Adanya perkembangan zaman lahirlah Agama. Manusia mulai menganggap budaya adalah berhala. Pantaskah budaya kepercayaan leluhur harus di pertahankan ? menurut hemat saya, masalah di atas hanyalah sebagian kecil alasan mengapa budaya kepercayaan itu hilang. Pertama, begitulah efek dari perkembangan zaman, manusia semakin pintar dalam mengkritisi sesuatu tanpa menggunakan hati dan intelektual yang luas. Bahkan jangan heran, sudah ada manusia yang tidak lagi percaya dengan adanya Tuhan. Agamapun menjadi batu sandungan dalam kepintaran manusia akibat perubahan zaman yang semakin goncang. Bagi saya, budaya leluhur adalah warisan nenek moyang. Harus tetap di jaga. Karena kepercayaan mereka mungkin saja benar dan dapat dipertanggungjawabkan. Tanpa mereka kita tidak akan lahir. Tanpa mereka kita tidak akan di kenal sebagai masyarakat Sulawesi Utara. Agama adalah kepercayaan untuk tidak kacau. Begitu juga dengan leluhur kita, mereka berharap untuk aman dan tentram.  Intinya, bukan mengajak kita untuk menyembah para opo-opo leluhur melainkan kita diajak untuk menjadi bagian dalam melestarikan warisan budaya. Dengan maksud, Terus menjaga cerita sejarah, Merawat keberadaan tempat budaya, hormati kepercayaan budaya dan jangan pernah melarang orang untuk melihat  tempat sejarah.
Jujur saya pernah di bentak oleh La Mondru untuk berkunjung ke Batu pinawetengan, kata mereka itu adalah tempat berhalaPro and Kontra.
Tegurannya pas dan tepat. Karena dia telah berusaha untuk menyelamatkan iman saya. Sampai – sampai dikira saya akan memulai penyembahan berhala. Itulah mengapa saya mengangkat permasalahan di atas. “Terkadang kita terlalu sempit memaknai budaya, membuat kita lupa akan identitas dari warisan budaya”.

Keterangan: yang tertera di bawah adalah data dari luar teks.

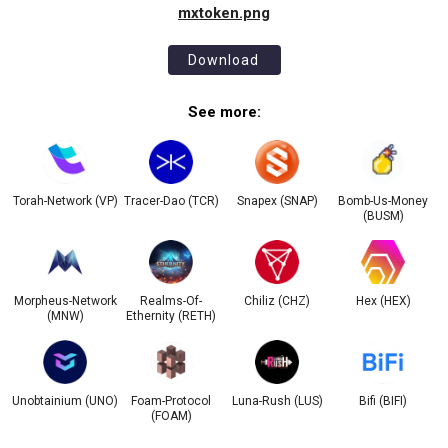
mxtoken.png
Download
See more:
Torah-Network (VP)
Tracer-Dao (TCR)
Snapex (SNAP)
Bomb-Us-Money
(BUSM)
Morpheus-Network
Realms-Of-
Chiliz (CHZ)
Hex (HEX)
(MNW)
Ethernity (RETH)
Unobtainium (UNO)
Foam-Protocol
Luna-Rush (LUS)
Bifi (BIFI)
(FOAM)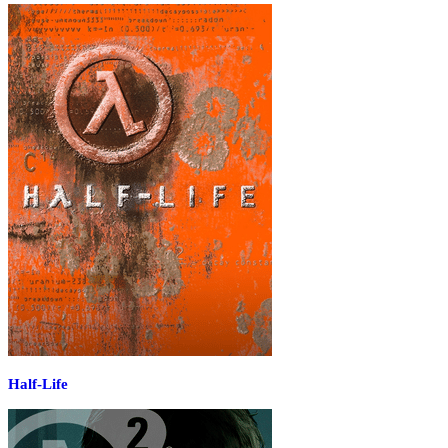
Half-Life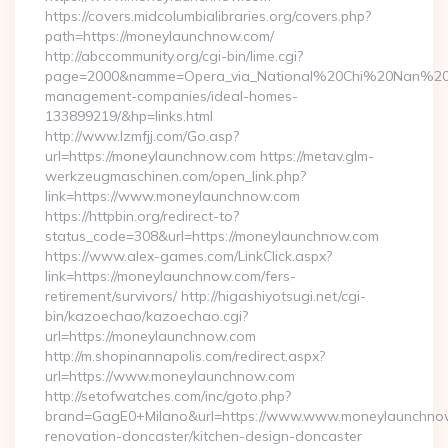
https://covers.midcolumbialibraries.org/covers.php?
path=https://moneylaunchnow.com/
http://abccommunity.org/cgi-bin/lime.cgi?
page=2000&namme=Opera_via_National%20Chi%20Nan%20Univ
management-companies/ideal-homes-
133899219/&hp=links.html
http://www.lzmfjj.com/Go.asp?
url=https://moneylaunchnow.com https://metav.glm-
werkzeugmaschinen.com/open_link.php?
link=https://www.moneylaunchnow.com
https://httpbin.org/redirect-to?
status_code=308&url=https://moneylaunchnow.com
https://www.alex-games.com/LinkClick.aspx?
link=https://moneylaunchnow.com/fers-
retirement/survivors/ http://higashiyotsugi.net/cgi-
bin/kazoechao/kazoechao.cgi?
url=https://moneylaunchnow.com
http://m.shopinannapolis.com/redirect.aspx?
url=https://www.moneylaunchnow.com
http://setofwatches.com/inc/goto.php?
brand=GagE0+Milano&url=https://www.www.moneylaunchnow
renovation-doncaster/kitchen-design-doncaster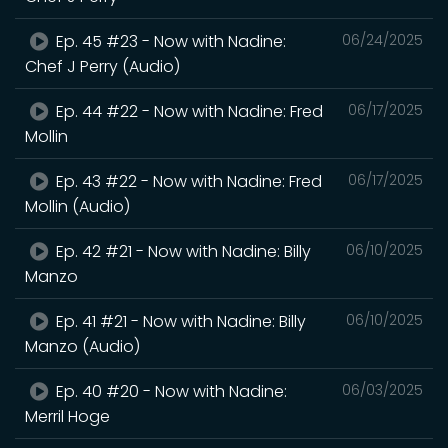
Ep. 45 #23 - Now with Nadine:
06/24/2025
Chef J Perry (Audio)
Ep. 44 #22 - Now with Nadine: Fred
06/17/2025
Mollin
Ep. 43 #22 - Now with Nadine: Fred
06/17/2025
Mollin (Audio)
Ep. 42 #21 - Now with Nadine: Billy
06/10/2025
Manzo
Ep. 41 #21 - Now with Nadine: Billy
06/10/2025
Manzo (Audio)
Ep. 40 #20 - Now with Nadine:
06/03/2025
Merril Hoge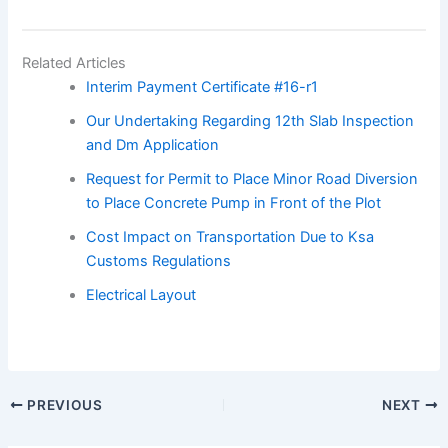
Related Articles
Interim Payment Certificate #16-r1
Our Undertaking Regarding 12th Slab Inspection
and Dm Application
Request for Permit to Place Minor Road Diversion
to Place Concrete Pump in Front of the Plot
Cost Impact on Transportation Due to Ksa
Customs Regulations
Electrical Layout
PREVIOUS
NEXT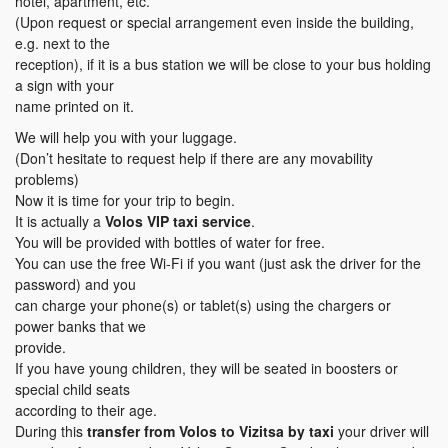
hotel, apartment, etc.
(Upon request or special arrangement even inside the building,
e.g. next to the
reception), if it is a bus station we will be close to your bus holding
a sign with your
name printed on it.
We will help you with your luggage.
(Don’t hesitate to request help if there are any movability
problems)
Now it is time for your trip to begin.
It is actually a
Volos VIP taxi service
.
You will be provided with bottles of water for free.
You can use the free Wi-Fi if you want (just ask the driver for the
password) and you
can charge your phone(s) or tablet(s) using the chargers or
power banks that we
provide.
If you have young children, they will be seated in boosters or
special child seats
according to their age.
During this
transfer
from Volos to Vizitsa
by taxi
your driver will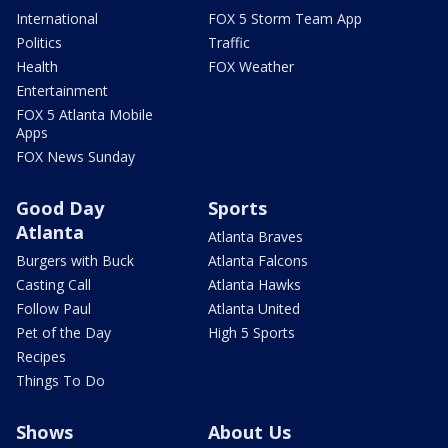
International
FOX 5 Storm Team App
Politics
Traffic
Health
FOX Weather
Entertainment
FOX 5 Atlanta Mobile
Apps
FOX News Sunday
Good Day
Sports
Atlanta
Atlanta Braves
Burgers with Buck
Atlanta Falcons
Casting Call
Atlanta Hawks
Follow Paul
Atlanta United
Pet of the Day
High 5 Sports
Recipes
Things To Do
Shows
About Us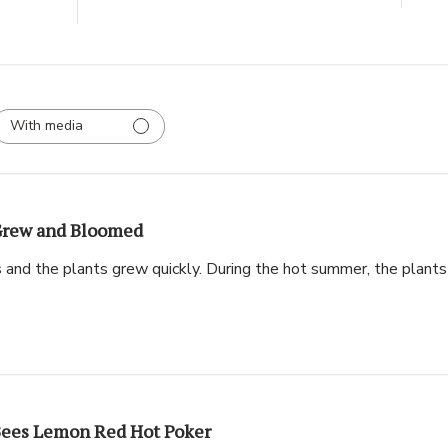
With media
rew and Bloomed
s and the plants grew quickly. During the hot summer, the plant
ees Lemon Red Hot Poker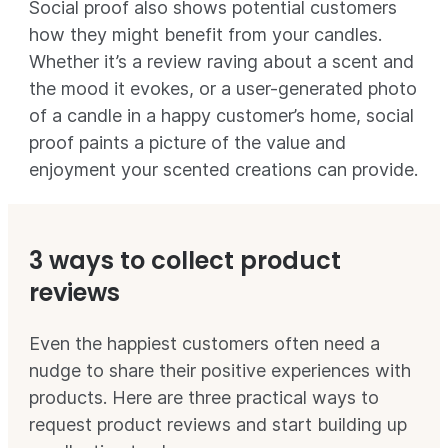
Social proof also shows potential customers
how they might benefit from your candles.
Whether it’s a review raving about a scent and
the mood it evokes, or a user-generated photo
of a candle in a happy customer’s home, social
proof paints a picture of the value and
enjoyment your scented creations can provide.
3 ways to collect product
reviews
Even the happiest customers often need a
nudge to share their positive experiences with
products. Here are three practical ways to
request product reviews and start building up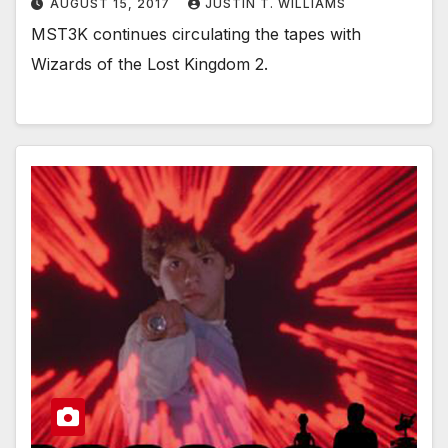
AUGUST 15, 2017
JUSTIN T. WILLIAMS
MST3K continues circulating the tapes with
Wizards of the Lost Kingdom 2.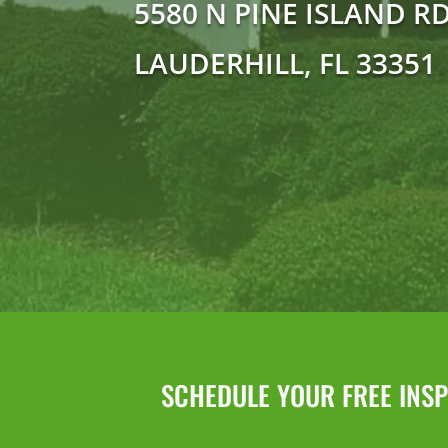
5580 N PINE ISLAND R
LAUDERHILL, FL 33351
SCHEDULE YOUR FREE INSPE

Agama adalah iman, Budaya adalah Sejarah, dua-duanya penting dan harus di jaga !”
Pandangan (Pro) Agama dan Budaya
“Agama Dan Budaya Adalah Kesatuan Dan Memiliki Peran Yang Sangat Penting Dalam Menyuburkan Kebersamaan”
“Tanpa Agama kita tidak memiliki iman, tanpa budaya kita tidak akan ada kebersamaan”
            Jika kita memahami hikmat akan budaya, disanalah akan terjadi kemakmuran (perdamaian). Perdamaian memiliki unsur rasa hormat, tidak kacau, saling gotong royong “mapalus”, saling silahturami, kurannya unsur politik yang merugikan, santun, menghargai suku dan ras, dan yang paling penting adalah budaya dapat mengembalikan dampak buruk terhadap Peperangan Iman  “Golongan Agama”. Karena dimata budaya Sulawesi Utara, Golongan Agama menjadi satu kebersamaan. Entah itu kaum Islam 39.25%, Kristen dan Katolik 60%, Buddha 0,28 % dan Hindu 0,47% semua bertempat pada zona budaya Sulawesi Utara. Bayangkan penduduk Sulawesi Utara tercatat 2.128.780 jiwa, jika budaya itu hilang apa yang akan terjadi dengan generasi selanjutnya ? sehingga jangan heran, inilah dampak yang sedang terjadi. Dimana peperangan golongan mulai tercium hangat. Generasi sekarang mulai meninggalkan kedua-duanya “Budaya dan Agama”. Kini mulai terjebak pada budaya asing. Dan dari budaya asing disanalah mulai mengadopsi prilaku yang jauh dari identitas budaya Sulawesi Utara.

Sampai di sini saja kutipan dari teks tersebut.